→ Directions for this task
Output exactly the lines from the first line of the records below through the line containing "left knee: (589, 540)", both included, leaving out any pictures.

---+---

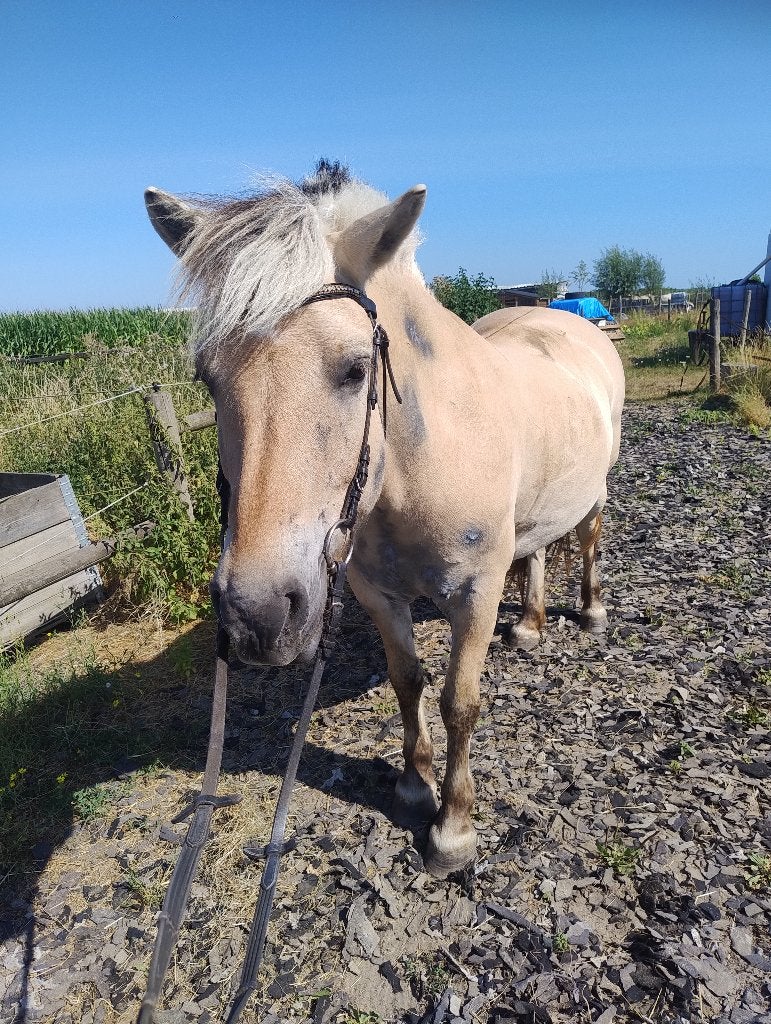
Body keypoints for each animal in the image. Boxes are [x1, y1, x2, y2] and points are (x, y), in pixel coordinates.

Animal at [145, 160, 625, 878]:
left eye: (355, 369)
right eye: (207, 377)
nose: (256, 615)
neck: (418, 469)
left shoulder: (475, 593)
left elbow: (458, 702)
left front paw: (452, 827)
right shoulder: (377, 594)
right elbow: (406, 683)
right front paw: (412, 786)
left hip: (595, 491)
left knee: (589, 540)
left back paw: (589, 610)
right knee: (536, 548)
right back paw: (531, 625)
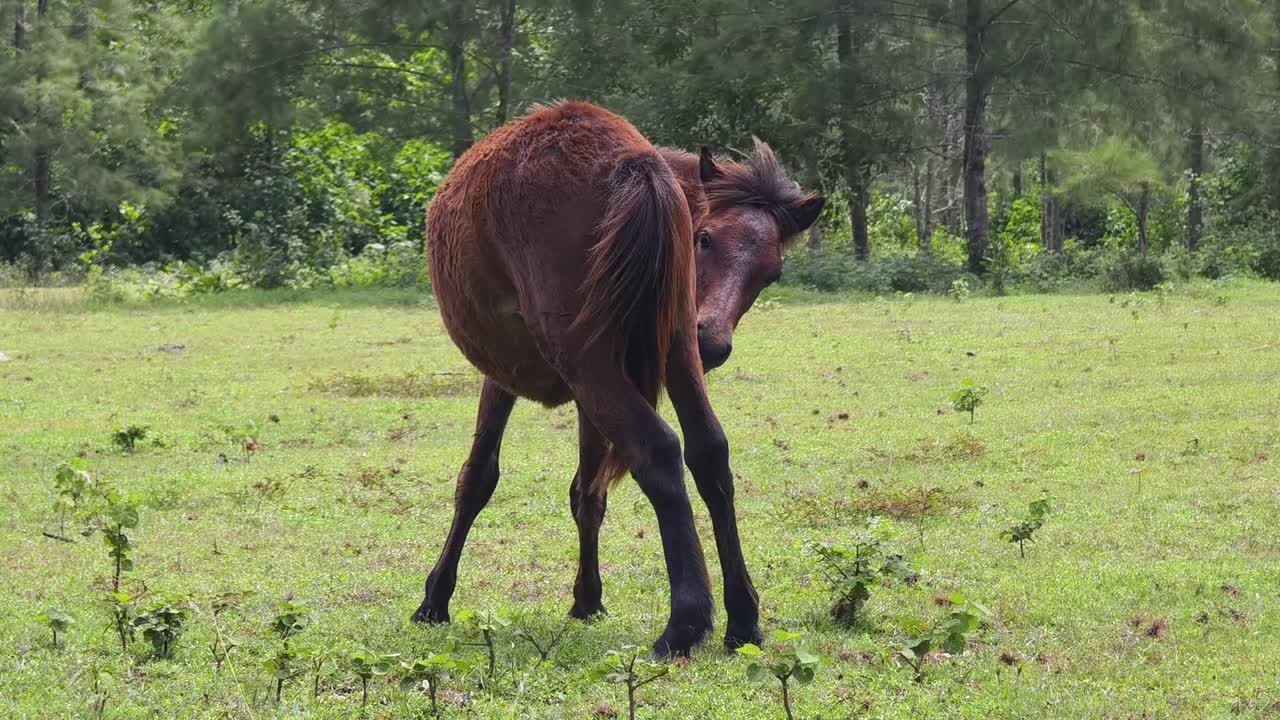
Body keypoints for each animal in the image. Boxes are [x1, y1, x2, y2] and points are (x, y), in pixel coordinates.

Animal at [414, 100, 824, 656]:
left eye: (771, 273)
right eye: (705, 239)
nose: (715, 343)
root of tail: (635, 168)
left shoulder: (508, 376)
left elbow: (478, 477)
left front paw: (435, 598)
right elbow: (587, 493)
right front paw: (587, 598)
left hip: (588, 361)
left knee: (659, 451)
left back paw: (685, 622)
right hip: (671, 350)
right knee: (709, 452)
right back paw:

---+---

→ Solution to this problem
Body keypoints for each animal in the image. Boxes are [x1, y1, x2, y2] and points are (x, y), in pixel coordinates.

Animal at [145, 160, 625, 878]:
left eye: (355, 369)
right eye: (207, 377)
nose: (256, 615)
neck: (418, 469)
left shoulder: (475, 593)
left elbow: (458, 702)
left front paw: (452, 827)
right shoulder: (377, 594)
right elbow: (406, 683)
right front paw: (412, 786)
left hip: (595, 491)
left knee: (589, 540)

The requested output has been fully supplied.